Exercise: Report each line of the entries below that has the word "outreach" in it.

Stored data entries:

* * *

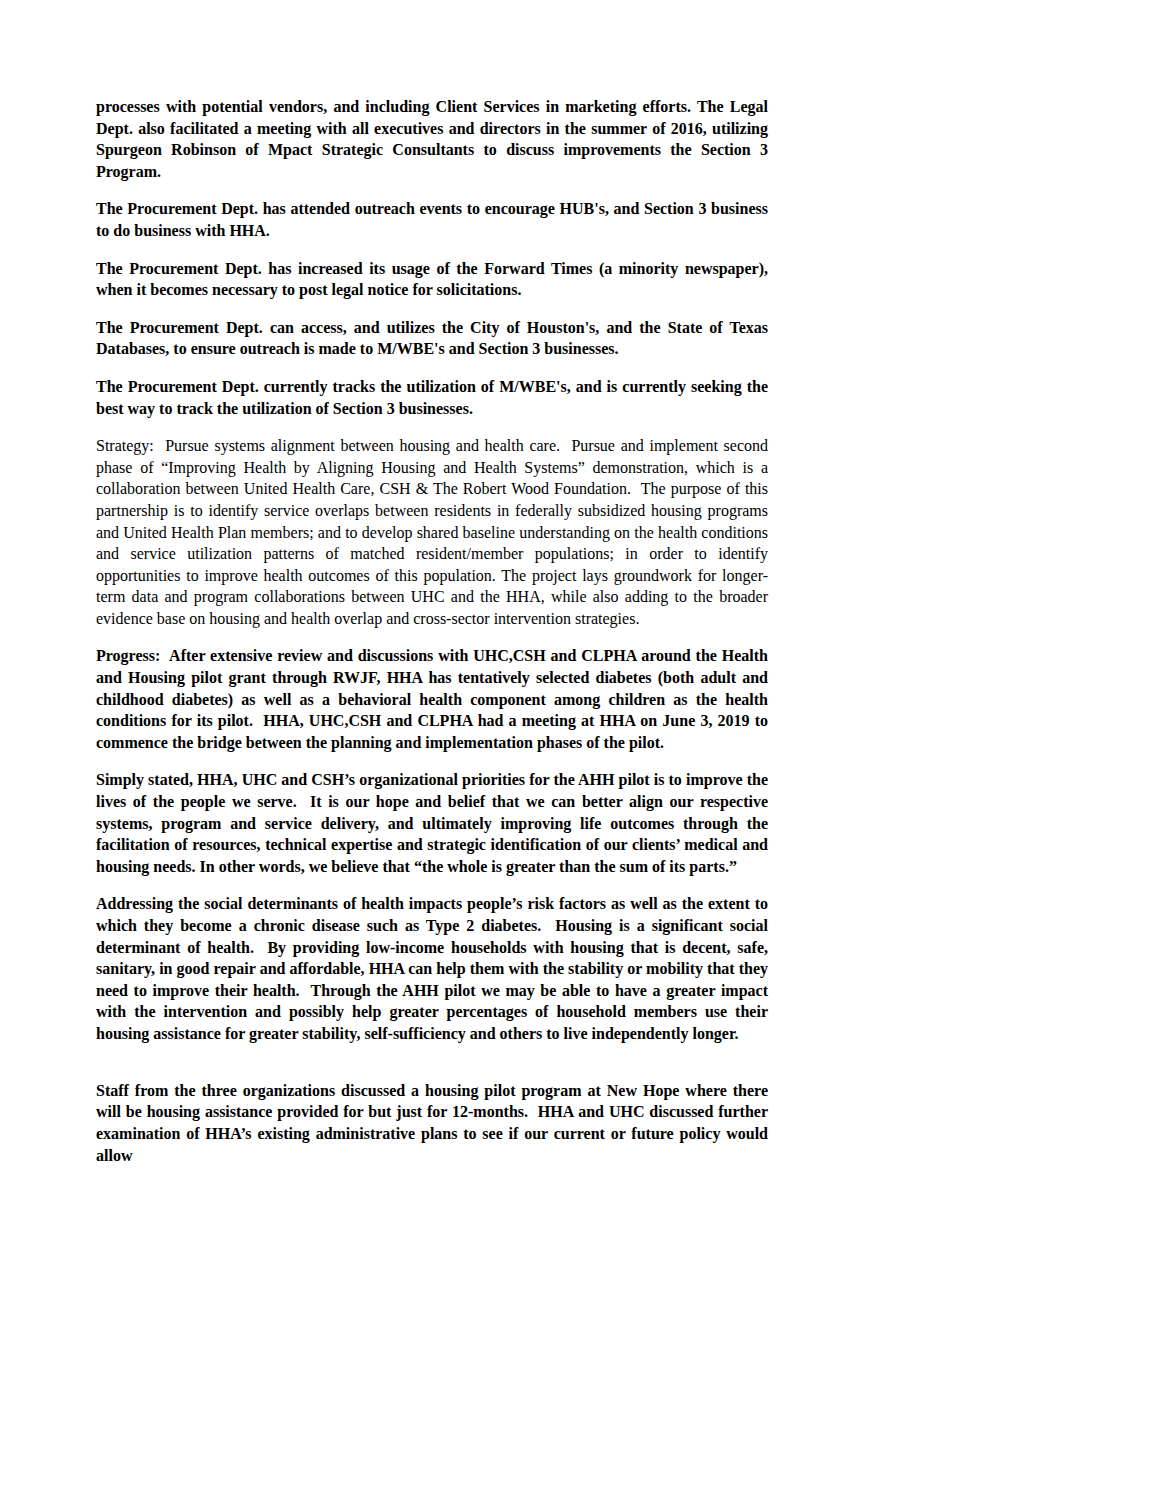processes with potential vendors, and including Client Services in marketing efforts. The Legal Dept. also facilitated a meeting with all executives and directors in the summer of 2016, utilizing Spurgeon Robinson of Mpact Strategic Consultants to discuss improvements the Section 3 Program.
The Procurement Dept. has attended outreach events to encourage HUB's, and Section 3 business to do business with HHA.
The Procurement Dept. has increased its usage of the Forward Times (a minority newspaper), when it becomes necessary to post legal notice for solicitations.
The Procurement Dept. can access, and utilizes the City of Houston's, and the State of Texas Databases, to ensure outreach is made to M/WBE's and Section 3 businesses.
The Procurement Dept. currently tracks the utilization of M/WBE's, and is currently seeking the best way to track the utilization of Section 3 businesses.
Strategy: Pursue systems alignment between housing and health care. Pursue and implement second phase of “Improving Health by Aligning Housing and Health Systems” demonstration, which is a collaboration between United Health Care, CSH & The Robert Wood Foundation. The purpose of this partnership is to identify service overlaps between residents in federally subsidized housing programs and United Health Plan members; and to develop shared baseline understanding on the health conditions and service utilization patterns of matched resident/member populations; in order to identify opportunities to improve health outcomes of this population. The project lays groundwork for longer-term data and program collaborations between UHC and the HHA, while also adding to the broader evidence base on housing and health overlap and cross-sector intervention strategies.
Progress: After extensive review and discussions with UHC,CSH and CLPHA around the Health and Housing pilot grant through RWJF, HHA has tentatively selected diabetes (both adult and childhood diabetes) as well as a behavioral health component among children as the health conditions for its pilot. HHA, UHC,CSH and CLPHA had a meeting at HHA on June 3, 2019 to commence the bridge between the planning and implementation phases of the pilot.
Simply stated, HHA, UHC and CSH’s organizational priorities for the AHH pilot is to improve the lives of the people we serve. It is our hope and belief that we can better align our respective systems, program and service delivery, and ultimately improving life outcomes through the facilitation of resources, technical expertise and strategic identification of our clients’ medical and housing needs. In other words, we believe that “the whole is greater than the sum of its parts.”
Addressing the social determinants of health impacts people’s risk factors as well as the extent to which they become a chronic disease such as Type 2 diabetes. Housing is a significant social determinant of health. By providing low-income households with housing that is decent, safe, sanitary, in good repair and affordable, HHA can help them with the stability or mobility that they need to improve their health. Through the AHH pilot we may be able to have a greater impact with the intervention and possibly help greater percentages of household members use their housing assistance for greater stability, self-sufficiency and others to live independently longer.
Staff from the three organizations discussed a housing pilot program at New Hope where there will be housing assistance provided for but just for 12-months. HHA and UHC discussed further examination of HHA’s existing administrative plans to see if our current or future policy would allow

* * *

Result:
The Procurement Dept. has attended outreach events to encourage HUB's, and Section 3 business to do business with HHA.
The Procurement Dept. can access, and utilizes the City of Houston's, and the State of Texas Databases, to ensure outreach is made to M/WBE's and Section 3 businesses.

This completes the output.